# 情報を使って:
a - さくら隊についての文章の内容を2文で要約せよ。
b - さくら隊についての文章をもとに、次の問いに答えよ。
(i) 隊長の丸山定夫が亡くなった場所はどこか。
(ii) 女優の園井恵子はどこの出身か。
(iii) 女優の仲みどりが入院した病院はどこか。
c - さくら隊についての文章を、最後の文の後から書き継げ。

# 本文抜粋:
------------------------------

さくら隊散る

2016年08月06日 17:13

桜隊散る

さくら隊をご存知でしょうか?

軍隊ではありません。

戦争中に組織された移動演劇劇団の名前です。
「移動演劇さくら隊」

さくら隊のメンバー9名が、71年まえ広島で原爆に遭い亡くなりました。
女優の森下彰子、羽原京子、島木つや子、裏方の笠絅子、小室喜代の5人は即死。
隊長であった丸山定夫は、被曝し満身創痍の状態で玉音放送の翌日8月16日、
厳島の存光寺で亡くなりました。
被曝するも東京の実家まで戻った宝塚歌劇団出身だった女優の園井恵子は8月21日、
行動を共にした舞台監督の高山象三はその前日8月20日に死亡。
女優の仲みどりは、東京帝国大学付属病院に入院、
しかし、薬石効なく8月24日に亡くなったのでした。

さくら隊員ながら、原爆に遭わず難を逃れた演劇人もいました。

------------------------------

# データ抜粋:
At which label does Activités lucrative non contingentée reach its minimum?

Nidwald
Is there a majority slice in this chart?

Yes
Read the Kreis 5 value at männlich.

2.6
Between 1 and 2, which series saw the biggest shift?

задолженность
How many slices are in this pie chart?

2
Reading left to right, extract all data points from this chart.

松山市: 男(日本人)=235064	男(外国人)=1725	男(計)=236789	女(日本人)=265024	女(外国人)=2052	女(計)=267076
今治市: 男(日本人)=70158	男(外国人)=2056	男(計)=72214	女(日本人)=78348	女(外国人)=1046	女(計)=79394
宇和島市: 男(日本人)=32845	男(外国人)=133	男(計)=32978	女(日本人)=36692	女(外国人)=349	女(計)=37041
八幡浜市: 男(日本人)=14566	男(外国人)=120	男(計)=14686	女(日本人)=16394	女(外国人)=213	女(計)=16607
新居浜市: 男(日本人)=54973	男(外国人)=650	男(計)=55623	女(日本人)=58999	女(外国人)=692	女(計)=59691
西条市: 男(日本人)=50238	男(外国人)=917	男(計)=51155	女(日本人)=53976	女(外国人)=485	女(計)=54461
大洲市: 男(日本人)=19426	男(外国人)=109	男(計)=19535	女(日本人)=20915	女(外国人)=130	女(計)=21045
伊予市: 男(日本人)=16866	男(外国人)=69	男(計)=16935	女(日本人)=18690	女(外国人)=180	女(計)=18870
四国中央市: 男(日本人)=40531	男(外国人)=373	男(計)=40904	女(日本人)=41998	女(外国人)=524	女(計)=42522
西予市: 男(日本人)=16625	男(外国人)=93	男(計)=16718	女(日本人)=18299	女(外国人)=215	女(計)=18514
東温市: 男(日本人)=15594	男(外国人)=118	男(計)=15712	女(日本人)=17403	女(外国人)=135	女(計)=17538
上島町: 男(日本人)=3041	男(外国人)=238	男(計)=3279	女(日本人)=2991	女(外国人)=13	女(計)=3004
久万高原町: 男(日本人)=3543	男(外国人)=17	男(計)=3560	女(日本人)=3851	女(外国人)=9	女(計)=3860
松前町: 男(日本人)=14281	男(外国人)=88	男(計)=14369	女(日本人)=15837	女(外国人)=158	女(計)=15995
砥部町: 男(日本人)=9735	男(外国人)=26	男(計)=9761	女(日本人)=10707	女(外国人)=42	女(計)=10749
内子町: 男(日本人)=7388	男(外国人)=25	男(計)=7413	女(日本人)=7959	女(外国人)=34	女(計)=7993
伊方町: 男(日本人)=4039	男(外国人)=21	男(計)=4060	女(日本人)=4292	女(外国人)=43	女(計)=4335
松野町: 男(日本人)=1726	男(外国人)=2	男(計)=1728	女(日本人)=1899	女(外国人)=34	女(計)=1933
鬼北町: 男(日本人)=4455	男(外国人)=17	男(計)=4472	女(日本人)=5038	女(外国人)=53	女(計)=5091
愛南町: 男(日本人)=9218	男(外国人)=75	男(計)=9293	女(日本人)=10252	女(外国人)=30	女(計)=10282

------------------------------

# 課題の結果:
a - 「移動演劇さくら隊」は戦争中に組織された移動演劇劇団で、そのメンバー9名が71年前に広島で原爆に遭って亡くなった。5人は即死し、隊長の丸山定夫、園井恵子、高山象三、仲みどりも8月中に相次いで亡くなったが、原爆に遭わずに難を逃れた隊員もいた。

b -
(i) 厳島の存光寺
(ii) 宝塚歌劇団
(iii) 東京帝国大学付属病院

c -
利根はる恵さんは、わたしも前職で旅公演でご一緒したことがあります。
水戸黄門役の佐野浅夫さんは特攻隊員として出征されていました。
他にも多々良純さん、八田元夫さん、池田生二さん、槙村浩吉さん、
千石規子さん、薄田研二さん、久松保夫さん、川上夏代さん、徳川夢声さん、
そして黒澤映画の常連・藤原釜足さんなど、戦後活躍した演劇人ばかりです。

きょう8月6日、目黒に在る五百羅漢寺で、
桜隊原爆忌の会が主催して、恒例の追悼会が催されたはずです。

滝沢修
滝沢修

ことしの追悼会では、
1988年に公開された新藤兼人監督映画「さくら隊散る」が上映されると、
ずっと事務局を担っている学生時代の後輩が話していました。

当時、まだご存命だった元・さくら隊員や同世代の演劇人たちが、
あの時代やあの時代の演劇状況について、さくら隊について、
丸山定夫園井恵子について語っているドキュメンタリー映画であります。

千田是也
千田是也

撮影当時、
千田是也先生の稽古場で、新藤監督が千田先生にインタビューする様子を
偶然に見ていましたが、映画に登場されたさくら隊関係者も、
映画「さくら隊散る」の関係者も新藤監督やナレーションの乙羽信子さんを含め、
ほとんどの方が既に亡くなられました。

杉村春子
杉村春子

ご存命なのは、さくら隊で最年少だった佐野浅夫さんくらいでしょう。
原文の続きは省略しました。